## TEXT UNDER STUDY

Researchers have designed a new type of light that could, in theory, efficiently identify the left- or right-handed versions of chiral molecules. The approach might enable an effective way to separate, control and selectively react chiral molecules, as well as lead to ultrafast imaging of chiral dynamics in gases, liquids and solids.
Many molecules have left- and right-handed versions called enantiomers that are mirror images of each other. Knowing the handedness, or chirality, of such molecules is essential because their different forms can have drastically different activities: while one enantiomer could be an effective drug, the other could be toxic.
But distinguishing enantiomers is hard because they have identical physical and chemical properties. It is only when they interact with another chiral object that their handedness is revealed. The standard method uses circularly polarised light, where the electromagnetic wave rotates perpendicular to its direction of travel, to distinguish enantiomers, which is much faster, cleaner and more versatile than using chemical means.
The problem, however, is that natural light helices are much bigger than the tiny target molecules and so the direction the light spins is barely ‘felt’ by the molecules. The upshot is that this approach can only detect the differences from very weak non-dipole, or magnetic field, interactions between enantiomers, meaning precise results are hard to come by.

## EXERCISE DIRECTIONS
Set down, word for word, the stretch of the passage on chiral molecules and light from "But distinguishing enantiomers" through "using chemical means.".

Stored data

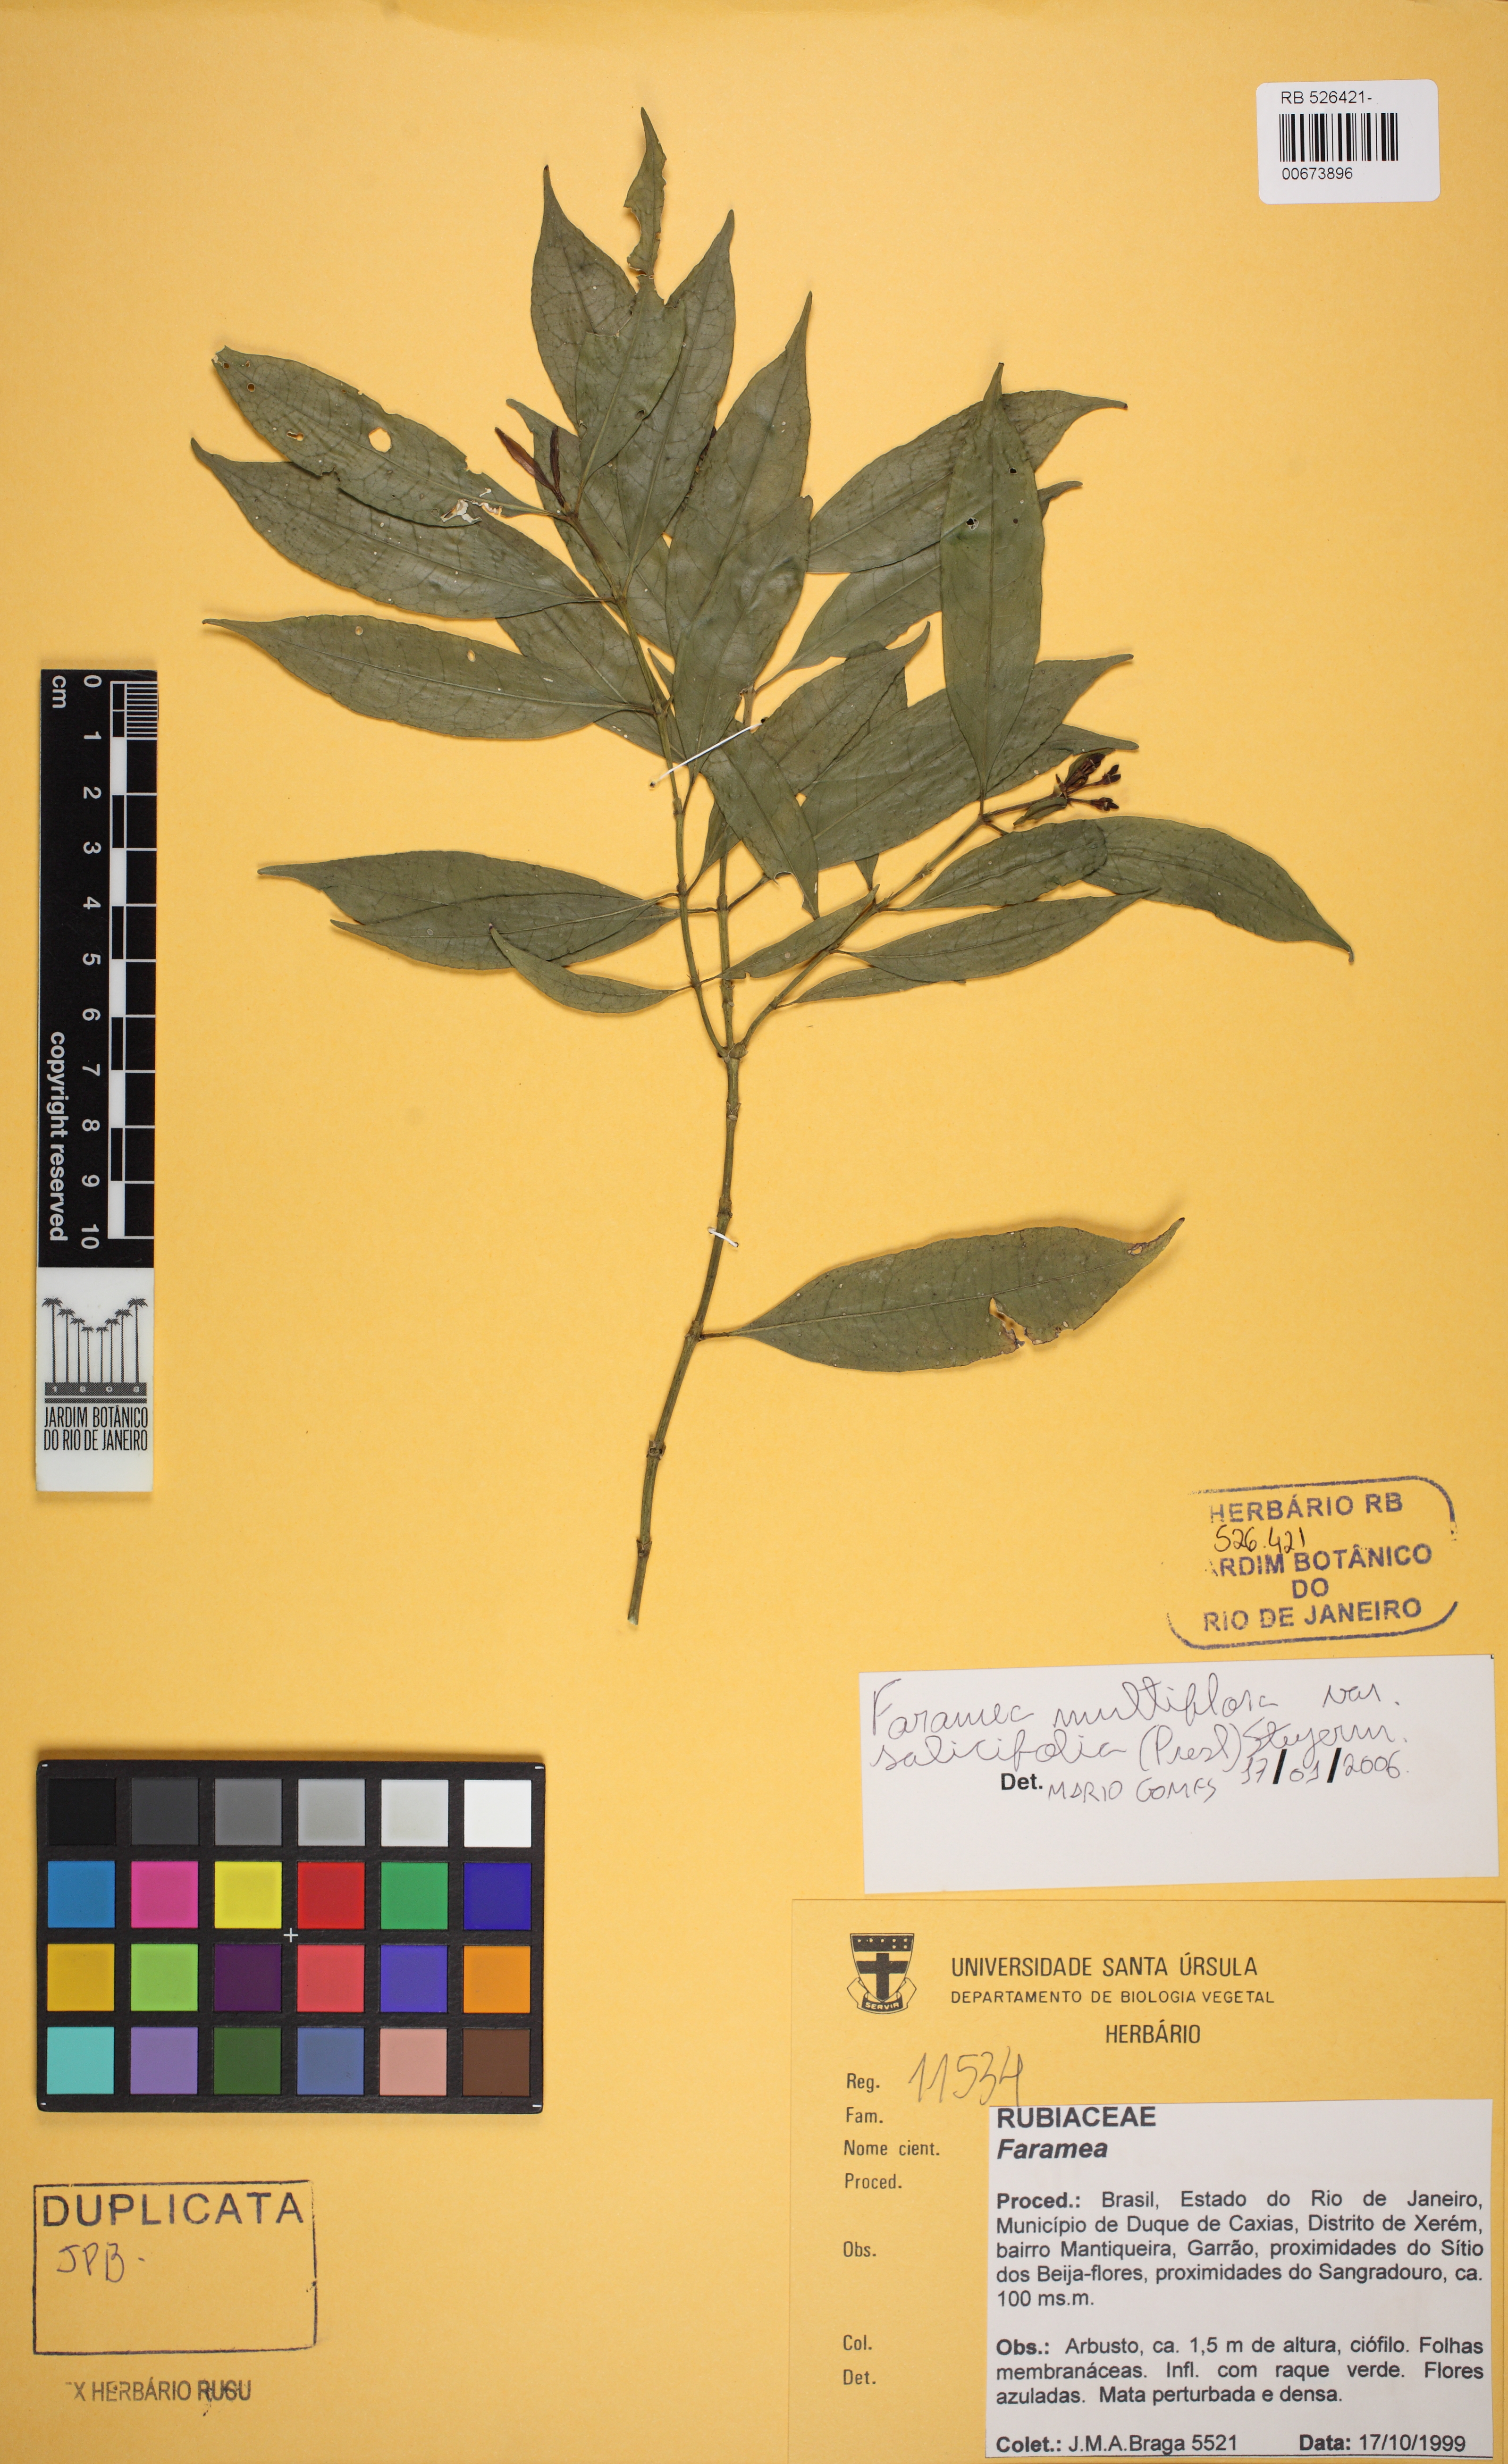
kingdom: Plantae
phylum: Tracheophyta
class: Magnoliopsida
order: Gentianales
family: Rubiaceae
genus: Faramea
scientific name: Faramea multiflora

## OUTPUT FOR THIS EXERCISE
But distinguishing enantiomers is hard because they have identical physical and chemical properties. It is only when they interact with another chiral object that their handedness is revealed. The standard method uses circularly polarised light, where the electromagnetic wave rotates perpendicular to its direction of travel, to distinguish enantiomers, which is much faster, cleaner and more versatile than using chemical means.